# [SUPPLIED TEXT]
Content starts

JulianM profile image
20 Replies

The most influential international guidelines on treating aortic disease have just been updated and published online.

My printer has been busy: the main text is 177 pages, published in the Journal of the American College of Cardiology (JACC) as Isselbacher EM et al, 2022 ACC/AHA Guideline for the Diagnosis and Management of Aortic Disease.

There are three important changes highlighted, since the previous guidelines in 2010 (Hiratzka et al).

Although the co-sponsors are the American Heart Association and the writing group is very North American, these guidelines will be strongly influential in the UK and across Europe, where new European guidelines - last issued in 2014 but with an update process just beginning - are likely to follow these changes.

The first important change is to strengthen guidelines for monitoring aortic disease with CT, MRI and echocardiography, before and after any surgery, to standardise the quality and timing of images to guide and assess treatment. In the UK, this might imply that anyone monitored for (ascending) aortic disease should be referred to specialists who can follow such guidelines.

Content ends

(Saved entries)
Content starts

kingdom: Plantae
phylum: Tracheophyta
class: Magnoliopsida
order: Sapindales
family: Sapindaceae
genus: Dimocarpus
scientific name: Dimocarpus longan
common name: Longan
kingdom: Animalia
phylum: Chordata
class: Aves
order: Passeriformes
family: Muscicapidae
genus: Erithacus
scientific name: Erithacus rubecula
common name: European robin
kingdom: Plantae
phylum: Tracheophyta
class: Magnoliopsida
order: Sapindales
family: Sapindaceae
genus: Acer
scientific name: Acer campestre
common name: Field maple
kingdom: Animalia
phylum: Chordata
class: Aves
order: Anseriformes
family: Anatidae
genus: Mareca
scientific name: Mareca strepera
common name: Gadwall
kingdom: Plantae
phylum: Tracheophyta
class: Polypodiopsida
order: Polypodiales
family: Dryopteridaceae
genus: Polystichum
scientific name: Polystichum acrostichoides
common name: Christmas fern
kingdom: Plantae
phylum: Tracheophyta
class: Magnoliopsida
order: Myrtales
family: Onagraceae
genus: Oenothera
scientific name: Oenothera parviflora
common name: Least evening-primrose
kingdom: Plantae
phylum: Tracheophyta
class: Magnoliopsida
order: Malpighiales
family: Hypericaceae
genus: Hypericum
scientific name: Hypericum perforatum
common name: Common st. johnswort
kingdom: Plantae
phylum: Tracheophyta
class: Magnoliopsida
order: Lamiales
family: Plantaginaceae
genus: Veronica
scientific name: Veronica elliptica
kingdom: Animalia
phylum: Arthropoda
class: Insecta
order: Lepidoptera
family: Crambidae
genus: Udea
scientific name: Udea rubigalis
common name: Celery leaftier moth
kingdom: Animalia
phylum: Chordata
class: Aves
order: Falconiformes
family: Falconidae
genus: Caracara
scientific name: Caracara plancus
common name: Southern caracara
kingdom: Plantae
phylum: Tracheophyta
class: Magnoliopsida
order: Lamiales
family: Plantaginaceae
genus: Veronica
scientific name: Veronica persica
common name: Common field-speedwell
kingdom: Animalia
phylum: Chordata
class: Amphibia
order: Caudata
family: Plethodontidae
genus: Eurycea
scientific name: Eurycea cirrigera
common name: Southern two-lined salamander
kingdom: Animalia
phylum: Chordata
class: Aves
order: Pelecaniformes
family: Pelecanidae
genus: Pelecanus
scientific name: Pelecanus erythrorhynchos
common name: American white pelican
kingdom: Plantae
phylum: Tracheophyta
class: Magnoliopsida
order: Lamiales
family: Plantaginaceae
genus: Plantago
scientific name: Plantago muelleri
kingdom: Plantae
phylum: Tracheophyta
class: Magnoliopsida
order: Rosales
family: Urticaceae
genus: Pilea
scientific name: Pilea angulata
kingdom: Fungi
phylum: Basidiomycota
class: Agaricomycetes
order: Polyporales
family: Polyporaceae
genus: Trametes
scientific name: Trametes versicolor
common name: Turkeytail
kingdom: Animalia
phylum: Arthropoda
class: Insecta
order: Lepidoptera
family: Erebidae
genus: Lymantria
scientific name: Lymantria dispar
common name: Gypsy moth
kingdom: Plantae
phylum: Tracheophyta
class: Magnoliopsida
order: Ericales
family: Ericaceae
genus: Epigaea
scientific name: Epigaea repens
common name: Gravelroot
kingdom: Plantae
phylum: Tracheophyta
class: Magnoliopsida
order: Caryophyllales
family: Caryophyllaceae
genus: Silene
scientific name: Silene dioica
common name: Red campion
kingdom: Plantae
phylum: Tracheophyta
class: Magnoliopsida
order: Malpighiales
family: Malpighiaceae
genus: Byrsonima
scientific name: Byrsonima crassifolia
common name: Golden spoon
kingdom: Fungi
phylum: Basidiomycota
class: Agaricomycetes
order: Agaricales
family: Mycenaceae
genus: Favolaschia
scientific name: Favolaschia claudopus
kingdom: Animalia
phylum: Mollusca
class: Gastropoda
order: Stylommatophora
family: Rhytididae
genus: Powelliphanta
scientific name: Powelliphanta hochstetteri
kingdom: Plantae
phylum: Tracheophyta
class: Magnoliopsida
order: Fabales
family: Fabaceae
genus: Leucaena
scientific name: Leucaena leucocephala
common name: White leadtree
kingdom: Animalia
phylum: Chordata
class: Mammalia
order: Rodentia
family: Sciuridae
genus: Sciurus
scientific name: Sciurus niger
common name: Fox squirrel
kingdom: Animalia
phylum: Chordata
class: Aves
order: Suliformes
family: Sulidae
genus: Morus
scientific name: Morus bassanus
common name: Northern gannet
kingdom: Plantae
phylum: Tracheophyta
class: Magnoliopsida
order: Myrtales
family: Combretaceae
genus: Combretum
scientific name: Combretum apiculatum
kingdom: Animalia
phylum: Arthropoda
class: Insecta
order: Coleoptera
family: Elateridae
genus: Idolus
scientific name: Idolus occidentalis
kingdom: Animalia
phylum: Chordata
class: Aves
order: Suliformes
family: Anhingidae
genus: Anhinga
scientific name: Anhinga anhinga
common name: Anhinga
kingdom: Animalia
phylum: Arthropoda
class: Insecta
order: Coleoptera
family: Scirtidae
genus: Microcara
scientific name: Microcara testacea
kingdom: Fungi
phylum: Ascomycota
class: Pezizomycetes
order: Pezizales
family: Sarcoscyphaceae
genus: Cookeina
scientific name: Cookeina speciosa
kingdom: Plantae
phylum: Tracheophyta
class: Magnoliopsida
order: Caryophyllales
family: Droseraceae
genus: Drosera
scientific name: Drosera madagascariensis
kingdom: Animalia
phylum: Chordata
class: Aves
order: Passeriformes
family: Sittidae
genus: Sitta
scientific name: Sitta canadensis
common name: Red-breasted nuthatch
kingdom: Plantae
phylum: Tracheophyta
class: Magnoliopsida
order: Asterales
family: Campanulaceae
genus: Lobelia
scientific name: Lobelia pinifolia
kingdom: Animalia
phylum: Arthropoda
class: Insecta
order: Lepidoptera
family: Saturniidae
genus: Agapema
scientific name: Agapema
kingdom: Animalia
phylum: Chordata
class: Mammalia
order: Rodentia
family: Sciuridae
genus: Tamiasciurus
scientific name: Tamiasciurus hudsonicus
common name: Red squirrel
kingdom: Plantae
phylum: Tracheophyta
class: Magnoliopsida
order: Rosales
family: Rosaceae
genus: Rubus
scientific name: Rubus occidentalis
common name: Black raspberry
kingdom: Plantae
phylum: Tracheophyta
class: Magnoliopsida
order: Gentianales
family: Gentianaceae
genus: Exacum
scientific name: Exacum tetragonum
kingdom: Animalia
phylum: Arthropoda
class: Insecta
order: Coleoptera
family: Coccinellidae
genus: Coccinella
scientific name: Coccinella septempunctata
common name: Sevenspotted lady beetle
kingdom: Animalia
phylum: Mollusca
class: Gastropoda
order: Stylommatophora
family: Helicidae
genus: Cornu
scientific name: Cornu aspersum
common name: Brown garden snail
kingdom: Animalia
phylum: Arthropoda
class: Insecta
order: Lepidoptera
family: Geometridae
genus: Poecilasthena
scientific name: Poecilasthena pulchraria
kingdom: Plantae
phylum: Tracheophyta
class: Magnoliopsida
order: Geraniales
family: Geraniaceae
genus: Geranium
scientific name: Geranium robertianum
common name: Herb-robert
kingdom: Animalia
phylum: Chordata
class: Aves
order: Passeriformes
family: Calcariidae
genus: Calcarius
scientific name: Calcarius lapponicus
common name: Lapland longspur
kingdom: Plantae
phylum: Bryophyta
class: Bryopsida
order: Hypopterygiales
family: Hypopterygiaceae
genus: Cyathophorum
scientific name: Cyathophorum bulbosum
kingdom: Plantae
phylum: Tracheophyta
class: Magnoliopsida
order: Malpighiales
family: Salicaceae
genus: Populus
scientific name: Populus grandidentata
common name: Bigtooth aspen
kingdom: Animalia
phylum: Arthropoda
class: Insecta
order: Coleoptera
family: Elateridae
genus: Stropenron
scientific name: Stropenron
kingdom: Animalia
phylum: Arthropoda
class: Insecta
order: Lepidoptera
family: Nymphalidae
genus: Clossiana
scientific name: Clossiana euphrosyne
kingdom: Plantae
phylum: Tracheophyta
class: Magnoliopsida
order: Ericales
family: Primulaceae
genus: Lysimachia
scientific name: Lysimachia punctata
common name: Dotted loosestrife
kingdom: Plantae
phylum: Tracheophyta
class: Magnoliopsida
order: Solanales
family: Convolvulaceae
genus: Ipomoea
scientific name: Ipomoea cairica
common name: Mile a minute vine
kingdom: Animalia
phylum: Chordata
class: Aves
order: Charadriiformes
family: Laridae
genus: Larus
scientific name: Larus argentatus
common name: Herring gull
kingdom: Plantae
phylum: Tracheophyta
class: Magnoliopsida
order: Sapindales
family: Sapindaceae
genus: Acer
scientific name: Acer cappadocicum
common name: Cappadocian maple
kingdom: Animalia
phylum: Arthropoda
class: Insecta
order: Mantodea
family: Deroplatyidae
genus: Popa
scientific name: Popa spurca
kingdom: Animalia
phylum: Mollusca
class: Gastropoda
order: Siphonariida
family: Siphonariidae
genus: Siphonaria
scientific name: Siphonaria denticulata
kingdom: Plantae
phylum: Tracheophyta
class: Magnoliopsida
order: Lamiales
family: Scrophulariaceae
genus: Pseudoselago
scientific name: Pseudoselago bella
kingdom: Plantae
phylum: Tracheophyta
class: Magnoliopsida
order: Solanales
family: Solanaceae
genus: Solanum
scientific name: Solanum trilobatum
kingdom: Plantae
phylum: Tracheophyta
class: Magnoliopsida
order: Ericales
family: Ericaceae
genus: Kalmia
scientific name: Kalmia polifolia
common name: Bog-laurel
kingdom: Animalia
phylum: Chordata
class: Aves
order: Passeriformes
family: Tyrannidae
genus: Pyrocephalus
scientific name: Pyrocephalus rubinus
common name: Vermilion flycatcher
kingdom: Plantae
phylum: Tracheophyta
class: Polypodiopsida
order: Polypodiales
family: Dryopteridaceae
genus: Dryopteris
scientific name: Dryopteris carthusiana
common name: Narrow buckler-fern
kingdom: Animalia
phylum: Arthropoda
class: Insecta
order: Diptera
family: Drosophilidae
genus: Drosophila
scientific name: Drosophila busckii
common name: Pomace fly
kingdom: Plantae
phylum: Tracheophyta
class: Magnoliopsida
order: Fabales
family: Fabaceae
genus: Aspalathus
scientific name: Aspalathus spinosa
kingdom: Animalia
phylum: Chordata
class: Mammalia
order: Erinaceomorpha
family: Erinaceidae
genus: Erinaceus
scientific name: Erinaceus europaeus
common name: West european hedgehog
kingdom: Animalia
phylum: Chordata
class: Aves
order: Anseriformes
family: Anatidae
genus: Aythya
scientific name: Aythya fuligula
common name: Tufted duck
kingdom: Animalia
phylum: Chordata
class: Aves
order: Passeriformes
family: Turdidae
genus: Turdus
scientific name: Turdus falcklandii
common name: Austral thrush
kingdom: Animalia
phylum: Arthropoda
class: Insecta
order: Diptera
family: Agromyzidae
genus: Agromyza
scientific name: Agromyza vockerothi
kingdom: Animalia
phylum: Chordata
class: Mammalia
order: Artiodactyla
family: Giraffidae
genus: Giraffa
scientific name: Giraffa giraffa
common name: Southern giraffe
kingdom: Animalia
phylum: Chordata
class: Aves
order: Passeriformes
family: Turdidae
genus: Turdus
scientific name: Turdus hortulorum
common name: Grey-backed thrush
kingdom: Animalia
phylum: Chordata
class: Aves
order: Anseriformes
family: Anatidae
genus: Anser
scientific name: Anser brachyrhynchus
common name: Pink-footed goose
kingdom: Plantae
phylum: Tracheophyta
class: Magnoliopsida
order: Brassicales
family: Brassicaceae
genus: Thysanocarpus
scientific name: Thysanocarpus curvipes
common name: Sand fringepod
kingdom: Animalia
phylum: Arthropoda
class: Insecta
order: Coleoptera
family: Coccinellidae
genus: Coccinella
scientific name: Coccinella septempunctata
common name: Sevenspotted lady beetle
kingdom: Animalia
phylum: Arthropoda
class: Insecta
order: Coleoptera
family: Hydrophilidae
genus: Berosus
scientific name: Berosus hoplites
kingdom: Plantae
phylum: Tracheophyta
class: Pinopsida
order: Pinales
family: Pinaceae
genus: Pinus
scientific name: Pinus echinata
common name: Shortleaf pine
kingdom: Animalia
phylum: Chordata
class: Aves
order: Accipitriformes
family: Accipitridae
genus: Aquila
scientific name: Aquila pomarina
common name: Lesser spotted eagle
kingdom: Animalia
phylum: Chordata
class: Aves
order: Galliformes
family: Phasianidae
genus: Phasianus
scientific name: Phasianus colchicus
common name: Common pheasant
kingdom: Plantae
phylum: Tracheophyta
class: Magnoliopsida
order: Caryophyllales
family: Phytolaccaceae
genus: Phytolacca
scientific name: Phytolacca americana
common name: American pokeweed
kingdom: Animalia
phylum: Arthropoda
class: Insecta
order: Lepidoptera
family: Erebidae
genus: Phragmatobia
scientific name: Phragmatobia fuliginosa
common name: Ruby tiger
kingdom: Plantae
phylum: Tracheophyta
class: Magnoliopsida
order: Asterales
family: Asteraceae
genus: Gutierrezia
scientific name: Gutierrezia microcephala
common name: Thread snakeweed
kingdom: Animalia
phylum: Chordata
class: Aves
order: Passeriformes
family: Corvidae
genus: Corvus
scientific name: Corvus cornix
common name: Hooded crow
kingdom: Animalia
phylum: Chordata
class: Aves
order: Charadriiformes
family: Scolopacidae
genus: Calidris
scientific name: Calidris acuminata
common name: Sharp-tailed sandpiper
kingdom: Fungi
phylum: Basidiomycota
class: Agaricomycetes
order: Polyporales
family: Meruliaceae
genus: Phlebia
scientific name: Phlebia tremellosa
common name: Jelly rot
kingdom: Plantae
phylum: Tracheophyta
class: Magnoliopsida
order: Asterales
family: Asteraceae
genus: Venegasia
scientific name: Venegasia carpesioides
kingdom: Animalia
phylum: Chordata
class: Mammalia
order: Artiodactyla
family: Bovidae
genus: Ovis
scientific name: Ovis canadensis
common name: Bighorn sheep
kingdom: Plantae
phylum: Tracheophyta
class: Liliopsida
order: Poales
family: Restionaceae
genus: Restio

Content ends

# [EXERCISE 1]
Render this sentence from the post on the aortic disease guidelines in Spanish: "There are three important changes highlighted, since the previous guidelines in 2010 (Hiratzka et al)."
# [EXERCISE 2]
Write a continuation of the post on the aortic disease guidelines, starting right after its final sentence.

# [WRITTEN REPLY 1]
Se destacan tres cambios importantes desde las guías anteriores de 2010 (Hiratzka et al).

# [WRITTEN REPLY 2]
The second important change is a shift from 5.5cm to 5.0cm for preventive surgical treatment of unexplained ('sporadic') aneurysms of the aortic root and ascending aorta, in centres with expert surgeons working with multidisciplinary aortic teams. Realistically, such centres are the only ones that should be doing this kind of surgery, so this recommendation should logically become standard in the- UK as much as in the USA. Lower thresholds are advised where there are high risk genetic markers or family history.

The third change is a strong recommendation that first-degree relatives of anyone with an aneurysm of the aortic root or ascending aorta, or with an aortic dissection, should be screened with aortic imaging. This is already the basis of a substantial project at the University of Leicester, which could also support wider screening of families affected by genetically-based aortic disease.

There is an online hub which gives short summaries as well as full text and background material, for anyone interested.

I think that patient information about ascending aortic aneurysms in the UK is still really inadequate, and would like to use these guidelines to lobby for better provision, signposting to services and support.

I'd love to hear from anyone who is interested in discussing what that might look like ...

Finally, here's the link to read it for yourself: acc.org/Guidelines/Hubs/Aor...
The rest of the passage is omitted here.